REQUIREMENT |
Lines below containing the word "modes" should be copied out.

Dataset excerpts
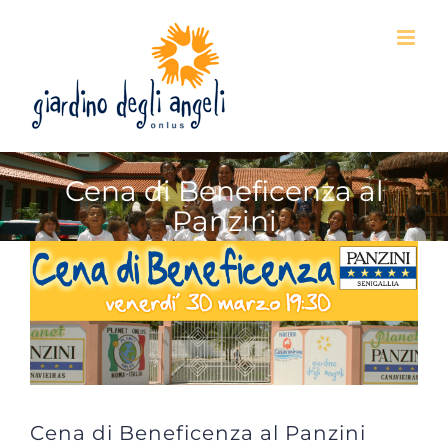
Skip
to
content
Cena di Beneficenza al
Panzini
View
Larger
Image
Cena di Beneficenza al Panzini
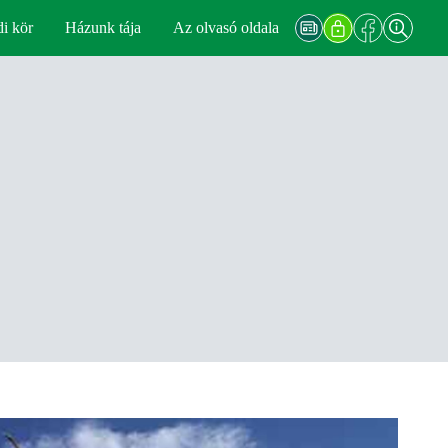
di kör
Házunk tája
Az olvasó oldala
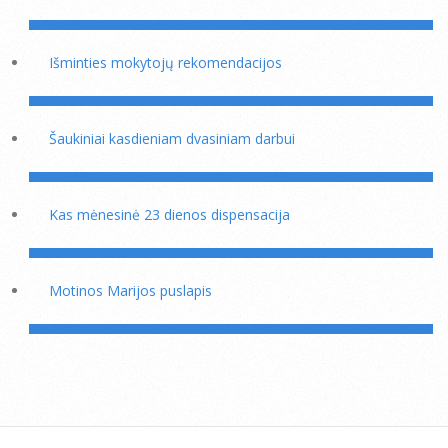
Išminties mokytojų rekomendacijos
Šaukiniai kasdieniam dvasiniam darbui
Kas mėnesinė 23 dienos dispensacija
Motinos Marijos puslapis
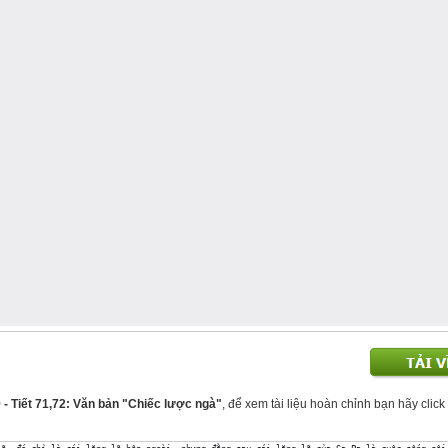
- Tiết 71,72: Văn bản "Chiếc lược ngà"
, để xem tài liệu hoàn chỉnh bạn hãy click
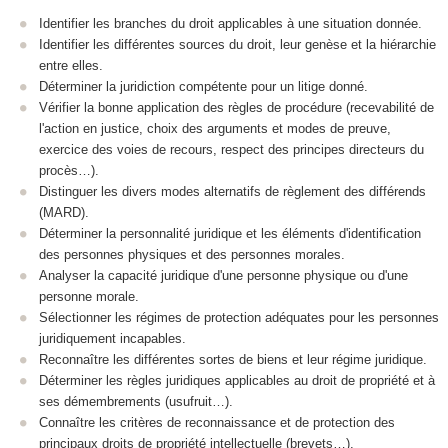
Identifier les branches du droit applicables à une situation donnée.
Identifier les différentes sources du droit, leur genèse et la hiérarchie
entre elles.
Déterminer la juridiction compétente pour un litige donné.
Vérifier la bonne application des règles de procédure (recevabilité de
l'action en justice, choix des arguments et modes de preuve,
exercice des voies de recours, respect des principes directeurs du
procès…).
Distinguer les divers modes alternatifs de règlement des différends
(MARD).
Déterminer la personnalité juridique et les éléments d'identification
des personnes physiques et des personnes morales.
Analyser la capacité juridique d'une personne physique ou d'une
personne morale.
Sélectionner les régimes de protection adéquates pour les personnes
juridiquement incapables.
Reconnaître les différentes sortes de biens et leur régime juridique.
Déterminer les règles juridiques applicables au droit de propriété et à
ses démembrements (usufruit…).
Connaître les critères de reconnaissance et de protection des
principaux droits de propriété intellectuelle (brevets…).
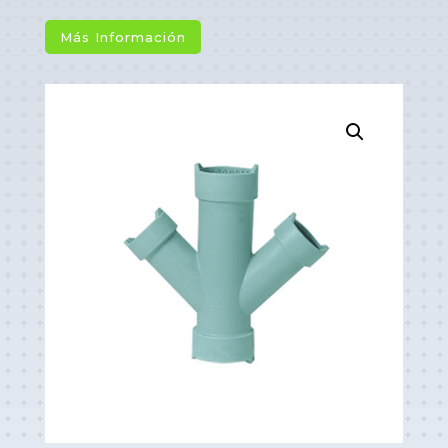
Más Información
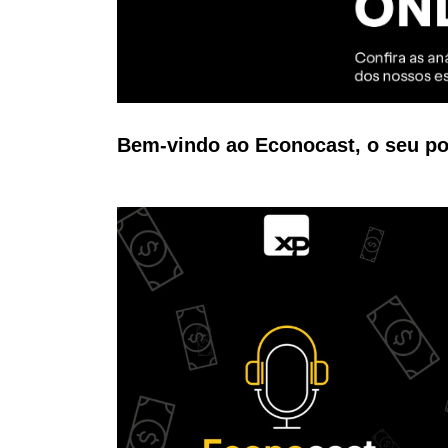
Bem-vindo ao Econocast, o seu po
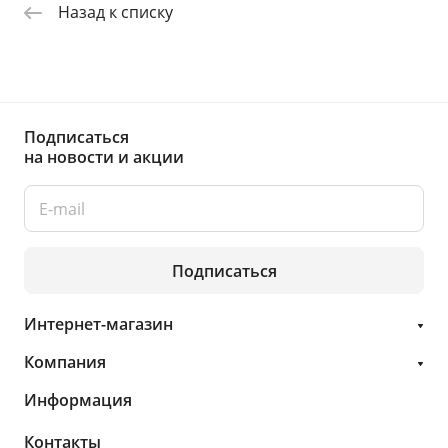
Назад к списку
Подписаться
на новости и акции
Подписаться
Интернет-магазин
Компания
Информация
Контакты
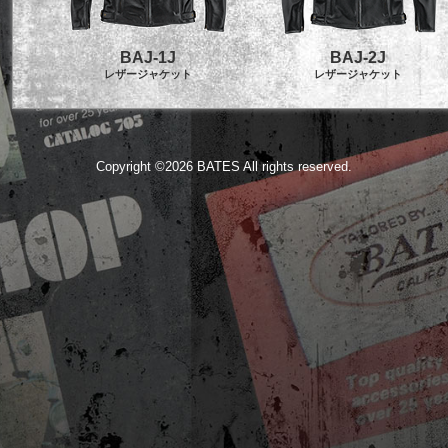
BAJ-1J
BAJ-2J
レザージャケット
レザージャケット
Copyright ©
2026 BATES All rights reserved.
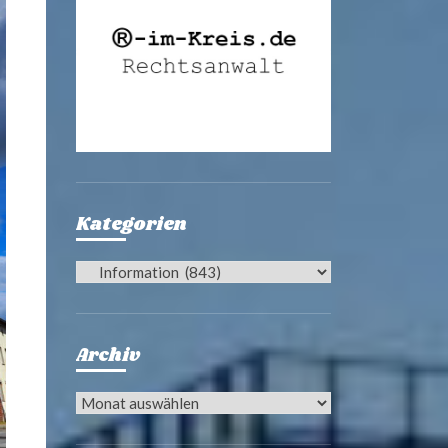
Kategorien
Kategorien
Archiv
Archiv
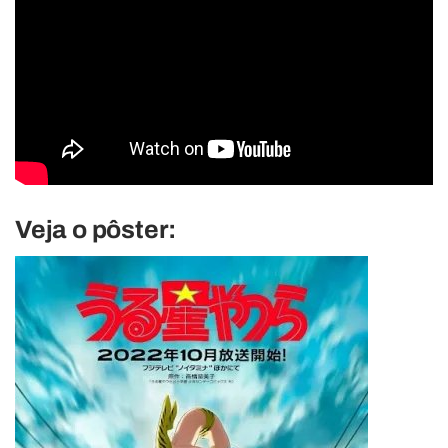
Veja o pôster:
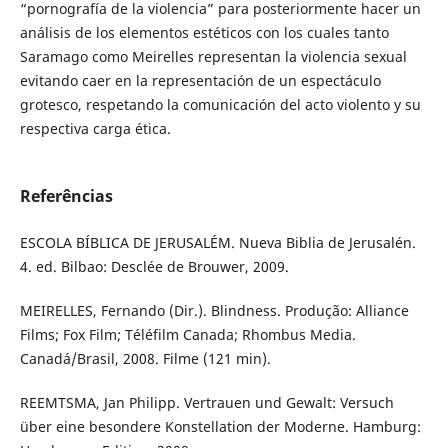
“pornografía de la violencia” para posteriormente hacer un
análisis de los elementos estéticos con los cuales tanto
Saramago como Meirelles representan la violencia sexual
evitando caer en la representación de un espectáculo
grotesco, respetando la comunicación del acto violento y su
respectiva carga ética.
Referências
ESCOLA BÍBLICA DE JERUSALÉM. Nueva Biblia de Jerusalén.
4. ed. Bilbao: Desclée de Brouwer, 2009.
MEIRELLES, Fernando (Dir.). Blindness. Produção: Alliance
Films; Fox Film; Téléfilm Canada; Rhombus Media.
Canadá/Brasil, 2008. Filme (121 min).
REEMTSMA, Jan Philipp. Vertrauen und Gewalt: Versuch
über eine besondere Konstellation der Moderne. Hamburg:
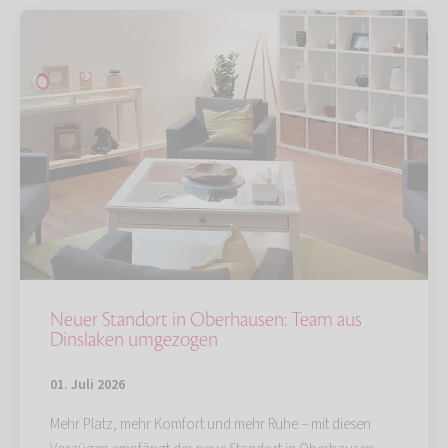
Neuer Standort in Oberhausen: Team aus
Dinslaken umgezogen
01. Juli 2026
Mehr Platz, mehr Komfort und mehr Ruhe – mit diesen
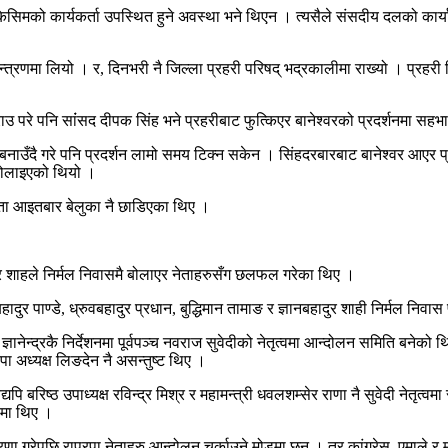
ो किसिमको कार्यकर्ता उपस्थित हुने अवस्था भने थिएन । त्यसैले संसदीय दलको कार्
्त्रणमा लियो । र, दिनभरी नै जिल्ला प्रहरी परिषद् भद्रकालीमा राख्यो । प्रहरी नि
ाउ परे पनि सांंसद दीपक सिंह भने प्रहरीबाट फुत्किएर बानेश्वरको प्रदर्शनमा सहभा
बनाउँदै गरे पनि प्रदर्शन लामो समय टिक्न सकेन । सिंहदरबारबाट बानेश्वर आएर प
 बोलाइएको थियो ।
 नेता आइतबार बेलुका नै छाडिएका थिए ।
न्द्र शाहले निर्मल निवासमै बोलाएर नेताहरुसँग छलफल गरेका थिए ।
ुर पाण्डे, ध्रुवबहादुर प्रधान, बुद्धिमान तामाङ र ज्ञानबहादुर शाही निर्मल निवास
्ञानेन्द्रकै निर्देशनमा पूर्वपञ्च नवराज सुवेदीको नेतृत्वमा आन्दोलन समिति बनेको 
ा अध्यक्ष लिङदेन नै असन्तुष्ट थिए ।
्यपि बरिष्ठ उपाध्यक्ष रविन्द्र मिश्र र महामन्त्री धवलशम्सेर राणा नै सुवेदी नेतृत
तामा थिए ।
त्रणा गरेपछि राप्रपा नेताहरु आन्दोलन चर्काउने मोडमा छन् । तर कांग्रेस, एमाले 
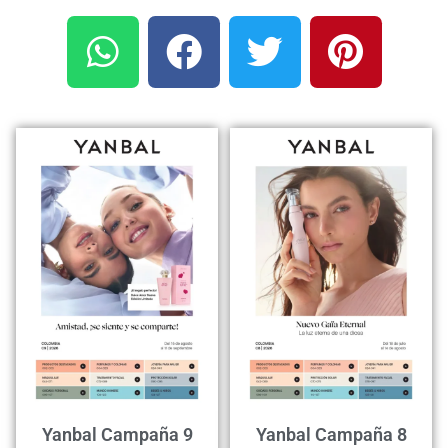
Yanbal Campaña 9
Yanbal Campaña 8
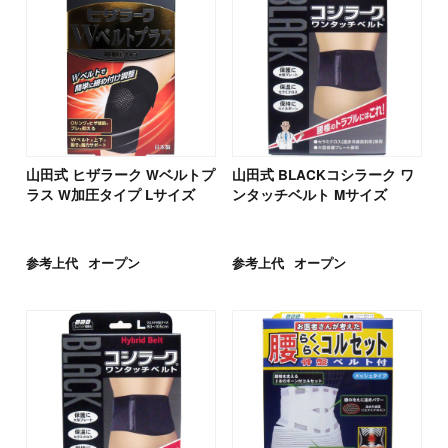
山田式 ヒザラーク Wベルトプ
山田式 BLACKコシラーク ワ
ラス W加圧タイプ Lサイズ
ンタッチベルト Mサイズ
参考上代
オープン
参考上代
オープン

RESPONSE |
l'action en justice, choix des arguments et modes de preuve,
Distinguer les divers modes alternatifs de règlement des différends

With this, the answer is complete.